Take a turn here or there, just a slight adjustment in attitude when I was in my teenage years, and yeah, I might have been great. Now I'm stuck having to unlearn all my bad habits.

All this is to say, that I'm back, and my mind is now open. I'm going through a beginner-to-intermediate book of classics (Purcell, Scarlatti, maybe a bit of Beethoven), trying to learn to play music, not just tap out keys.

I envy my younger self in his excellent memory and ability to focus. He had neither children nor a mortgage, nor a life of responsibility to weigh upon him the 200th time through the same passage. He never needed the 200th time, though you wouldn't want to hear the result.

So, I now consider my repertoire to consist of exactly one piece: Beethoven's Bagatelle, Op. 119 #1, which I still can't get through without mistakes. I'm also enamored with Billy Joel's Fantasies & Delusions, and have spent some time with his Waltz #1. I think it's charming and mostly in the same category as the Bagatelle.

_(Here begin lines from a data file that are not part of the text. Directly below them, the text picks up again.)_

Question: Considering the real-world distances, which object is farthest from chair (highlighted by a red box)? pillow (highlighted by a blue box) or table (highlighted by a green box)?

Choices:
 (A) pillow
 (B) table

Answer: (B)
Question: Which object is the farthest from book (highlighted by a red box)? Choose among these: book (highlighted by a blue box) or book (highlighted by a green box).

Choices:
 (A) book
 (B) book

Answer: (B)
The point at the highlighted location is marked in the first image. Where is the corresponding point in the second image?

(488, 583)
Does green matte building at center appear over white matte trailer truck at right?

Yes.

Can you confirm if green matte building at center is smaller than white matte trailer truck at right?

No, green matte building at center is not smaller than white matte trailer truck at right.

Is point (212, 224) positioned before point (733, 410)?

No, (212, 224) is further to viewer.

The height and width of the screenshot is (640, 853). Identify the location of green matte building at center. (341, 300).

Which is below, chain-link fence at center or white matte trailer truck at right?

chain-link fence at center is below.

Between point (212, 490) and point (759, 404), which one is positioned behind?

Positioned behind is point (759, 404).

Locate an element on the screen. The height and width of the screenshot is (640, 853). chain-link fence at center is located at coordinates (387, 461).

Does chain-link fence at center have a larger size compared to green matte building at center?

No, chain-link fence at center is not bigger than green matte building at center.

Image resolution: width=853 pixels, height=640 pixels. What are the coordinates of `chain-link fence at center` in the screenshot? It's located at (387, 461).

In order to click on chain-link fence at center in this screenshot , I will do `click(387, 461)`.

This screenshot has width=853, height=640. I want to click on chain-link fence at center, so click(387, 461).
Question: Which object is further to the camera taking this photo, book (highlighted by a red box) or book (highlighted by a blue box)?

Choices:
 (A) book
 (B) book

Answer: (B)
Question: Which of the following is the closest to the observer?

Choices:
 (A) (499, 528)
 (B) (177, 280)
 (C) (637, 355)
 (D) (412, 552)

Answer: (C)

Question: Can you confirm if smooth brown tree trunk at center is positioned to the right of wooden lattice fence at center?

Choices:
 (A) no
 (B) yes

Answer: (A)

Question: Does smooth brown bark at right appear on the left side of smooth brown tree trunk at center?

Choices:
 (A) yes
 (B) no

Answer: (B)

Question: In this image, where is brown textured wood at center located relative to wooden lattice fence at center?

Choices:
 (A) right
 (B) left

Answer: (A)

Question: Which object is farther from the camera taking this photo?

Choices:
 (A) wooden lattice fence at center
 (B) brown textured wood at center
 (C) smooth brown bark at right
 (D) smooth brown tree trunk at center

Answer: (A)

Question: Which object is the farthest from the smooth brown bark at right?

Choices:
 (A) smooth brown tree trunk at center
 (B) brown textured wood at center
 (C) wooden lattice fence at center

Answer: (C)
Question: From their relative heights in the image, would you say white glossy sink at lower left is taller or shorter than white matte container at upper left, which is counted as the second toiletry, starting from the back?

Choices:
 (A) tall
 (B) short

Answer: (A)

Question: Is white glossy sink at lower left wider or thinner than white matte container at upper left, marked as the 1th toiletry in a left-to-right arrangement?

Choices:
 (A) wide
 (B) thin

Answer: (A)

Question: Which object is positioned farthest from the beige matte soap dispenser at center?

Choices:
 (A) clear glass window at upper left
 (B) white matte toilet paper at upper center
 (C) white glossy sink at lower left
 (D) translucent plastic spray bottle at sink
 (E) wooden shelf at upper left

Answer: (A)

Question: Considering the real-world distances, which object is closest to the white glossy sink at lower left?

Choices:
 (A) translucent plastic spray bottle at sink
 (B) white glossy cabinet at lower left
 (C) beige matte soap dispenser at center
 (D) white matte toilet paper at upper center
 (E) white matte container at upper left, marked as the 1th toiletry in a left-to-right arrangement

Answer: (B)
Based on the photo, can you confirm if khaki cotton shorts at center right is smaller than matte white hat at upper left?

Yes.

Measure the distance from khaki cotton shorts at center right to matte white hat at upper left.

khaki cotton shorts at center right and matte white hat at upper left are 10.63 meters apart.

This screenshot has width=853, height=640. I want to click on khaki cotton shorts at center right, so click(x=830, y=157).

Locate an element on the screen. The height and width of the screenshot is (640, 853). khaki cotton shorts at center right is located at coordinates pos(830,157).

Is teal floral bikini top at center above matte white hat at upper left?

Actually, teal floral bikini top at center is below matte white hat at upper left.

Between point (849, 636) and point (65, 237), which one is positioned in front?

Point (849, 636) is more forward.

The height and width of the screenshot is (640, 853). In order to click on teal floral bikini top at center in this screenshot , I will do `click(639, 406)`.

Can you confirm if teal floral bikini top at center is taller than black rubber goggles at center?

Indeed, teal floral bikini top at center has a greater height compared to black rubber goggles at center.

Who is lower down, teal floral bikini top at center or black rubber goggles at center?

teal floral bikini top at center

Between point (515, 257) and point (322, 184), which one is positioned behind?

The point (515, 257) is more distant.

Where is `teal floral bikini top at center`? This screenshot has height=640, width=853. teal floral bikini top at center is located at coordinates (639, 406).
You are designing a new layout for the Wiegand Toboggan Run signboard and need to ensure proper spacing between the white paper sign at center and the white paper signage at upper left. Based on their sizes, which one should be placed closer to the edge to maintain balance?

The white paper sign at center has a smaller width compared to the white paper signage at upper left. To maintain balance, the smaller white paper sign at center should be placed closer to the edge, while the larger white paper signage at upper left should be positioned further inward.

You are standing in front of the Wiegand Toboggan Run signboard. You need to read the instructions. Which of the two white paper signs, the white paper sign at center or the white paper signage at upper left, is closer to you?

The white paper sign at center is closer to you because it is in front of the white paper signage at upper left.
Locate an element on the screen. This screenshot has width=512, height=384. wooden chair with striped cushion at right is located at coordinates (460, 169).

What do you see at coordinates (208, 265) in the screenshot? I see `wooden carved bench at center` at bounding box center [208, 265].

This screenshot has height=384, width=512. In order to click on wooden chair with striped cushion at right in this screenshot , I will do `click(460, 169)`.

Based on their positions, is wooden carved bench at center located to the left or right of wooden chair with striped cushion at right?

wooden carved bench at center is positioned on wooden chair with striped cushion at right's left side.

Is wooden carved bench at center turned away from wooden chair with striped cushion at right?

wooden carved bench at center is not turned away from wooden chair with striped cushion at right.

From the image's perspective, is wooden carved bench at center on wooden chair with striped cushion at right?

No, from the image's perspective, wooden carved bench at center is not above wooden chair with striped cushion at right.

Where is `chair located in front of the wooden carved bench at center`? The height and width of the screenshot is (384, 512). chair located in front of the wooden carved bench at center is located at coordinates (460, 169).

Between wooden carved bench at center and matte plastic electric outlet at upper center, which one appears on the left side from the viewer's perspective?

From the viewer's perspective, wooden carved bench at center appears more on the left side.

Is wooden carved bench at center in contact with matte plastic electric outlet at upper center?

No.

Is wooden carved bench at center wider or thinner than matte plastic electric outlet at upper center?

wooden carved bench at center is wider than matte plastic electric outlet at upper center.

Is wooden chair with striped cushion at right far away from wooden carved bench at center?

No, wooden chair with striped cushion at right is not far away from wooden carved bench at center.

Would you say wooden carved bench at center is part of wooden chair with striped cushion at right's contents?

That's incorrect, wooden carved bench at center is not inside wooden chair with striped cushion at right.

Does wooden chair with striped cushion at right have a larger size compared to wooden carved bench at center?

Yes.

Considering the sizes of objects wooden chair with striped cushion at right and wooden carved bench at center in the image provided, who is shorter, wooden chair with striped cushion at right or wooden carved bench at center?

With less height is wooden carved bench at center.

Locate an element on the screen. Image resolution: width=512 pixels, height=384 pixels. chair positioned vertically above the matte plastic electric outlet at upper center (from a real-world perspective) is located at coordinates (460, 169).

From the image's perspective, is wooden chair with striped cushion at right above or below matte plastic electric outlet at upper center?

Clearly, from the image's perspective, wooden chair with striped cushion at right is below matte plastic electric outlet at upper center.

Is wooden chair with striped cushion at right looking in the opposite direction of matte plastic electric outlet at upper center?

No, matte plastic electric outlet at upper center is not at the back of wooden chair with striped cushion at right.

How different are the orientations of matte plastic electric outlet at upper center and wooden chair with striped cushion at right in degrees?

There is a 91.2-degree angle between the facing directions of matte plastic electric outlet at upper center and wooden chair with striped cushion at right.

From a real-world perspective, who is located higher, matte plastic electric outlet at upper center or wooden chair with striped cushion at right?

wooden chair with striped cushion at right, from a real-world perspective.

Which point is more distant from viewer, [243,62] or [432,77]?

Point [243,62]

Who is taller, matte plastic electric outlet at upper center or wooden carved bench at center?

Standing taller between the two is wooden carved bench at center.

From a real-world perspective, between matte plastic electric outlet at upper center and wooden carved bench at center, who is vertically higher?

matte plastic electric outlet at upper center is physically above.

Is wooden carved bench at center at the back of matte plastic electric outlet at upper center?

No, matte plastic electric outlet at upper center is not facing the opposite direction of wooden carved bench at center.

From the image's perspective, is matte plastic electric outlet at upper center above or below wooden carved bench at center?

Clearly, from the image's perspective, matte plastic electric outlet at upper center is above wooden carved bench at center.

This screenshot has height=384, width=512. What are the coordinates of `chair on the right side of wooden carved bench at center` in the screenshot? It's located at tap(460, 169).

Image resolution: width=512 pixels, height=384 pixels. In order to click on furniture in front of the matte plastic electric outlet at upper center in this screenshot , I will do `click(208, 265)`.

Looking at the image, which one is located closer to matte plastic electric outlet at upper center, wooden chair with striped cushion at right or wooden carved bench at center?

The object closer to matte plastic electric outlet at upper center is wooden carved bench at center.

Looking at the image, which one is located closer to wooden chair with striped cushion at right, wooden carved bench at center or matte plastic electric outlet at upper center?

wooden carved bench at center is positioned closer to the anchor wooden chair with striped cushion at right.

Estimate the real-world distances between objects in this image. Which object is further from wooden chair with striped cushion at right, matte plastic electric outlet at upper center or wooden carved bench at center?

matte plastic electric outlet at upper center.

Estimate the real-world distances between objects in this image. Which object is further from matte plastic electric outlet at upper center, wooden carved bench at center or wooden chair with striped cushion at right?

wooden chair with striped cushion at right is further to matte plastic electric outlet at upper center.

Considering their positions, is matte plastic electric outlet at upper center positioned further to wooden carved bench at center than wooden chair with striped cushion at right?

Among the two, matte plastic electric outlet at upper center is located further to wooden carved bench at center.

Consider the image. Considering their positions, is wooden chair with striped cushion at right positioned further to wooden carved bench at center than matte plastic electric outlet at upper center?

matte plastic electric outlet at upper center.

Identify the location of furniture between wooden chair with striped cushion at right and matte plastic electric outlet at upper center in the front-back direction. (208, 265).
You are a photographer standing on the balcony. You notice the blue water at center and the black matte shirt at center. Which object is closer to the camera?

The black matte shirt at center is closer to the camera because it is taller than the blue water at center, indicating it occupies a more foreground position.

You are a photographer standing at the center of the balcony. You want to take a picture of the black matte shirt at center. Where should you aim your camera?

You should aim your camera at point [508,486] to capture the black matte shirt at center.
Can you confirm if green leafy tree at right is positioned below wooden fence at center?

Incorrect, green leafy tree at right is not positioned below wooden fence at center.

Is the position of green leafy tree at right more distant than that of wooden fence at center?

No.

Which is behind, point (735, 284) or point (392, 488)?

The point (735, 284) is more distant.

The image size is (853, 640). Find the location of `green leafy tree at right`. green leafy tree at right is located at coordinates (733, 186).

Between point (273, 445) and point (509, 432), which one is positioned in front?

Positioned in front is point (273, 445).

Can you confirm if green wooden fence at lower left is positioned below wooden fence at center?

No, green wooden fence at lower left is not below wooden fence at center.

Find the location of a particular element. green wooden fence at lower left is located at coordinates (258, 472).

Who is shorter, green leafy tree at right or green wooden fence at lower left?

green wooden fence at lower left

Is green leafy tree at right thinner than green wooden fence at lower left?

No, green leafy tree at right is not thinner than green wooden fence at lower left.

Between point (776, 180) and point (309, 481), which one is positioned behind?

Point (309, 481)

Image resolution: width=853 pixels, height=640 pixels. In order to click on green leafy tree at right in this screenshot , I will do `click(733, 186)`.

I'm struggling with relaxation, with whether or not to pursue Hanon, and with octave work. My right hand starts to feel pain after doing a lot of chords and I just don't know if it's age, technique, stamina, or a bit of all three. I would like to take lessons, but financially it's not in the cards for at least a little while. My wife enjoys my new hobby because it doesn't cost a thing, and I need to keep it that way for the time being.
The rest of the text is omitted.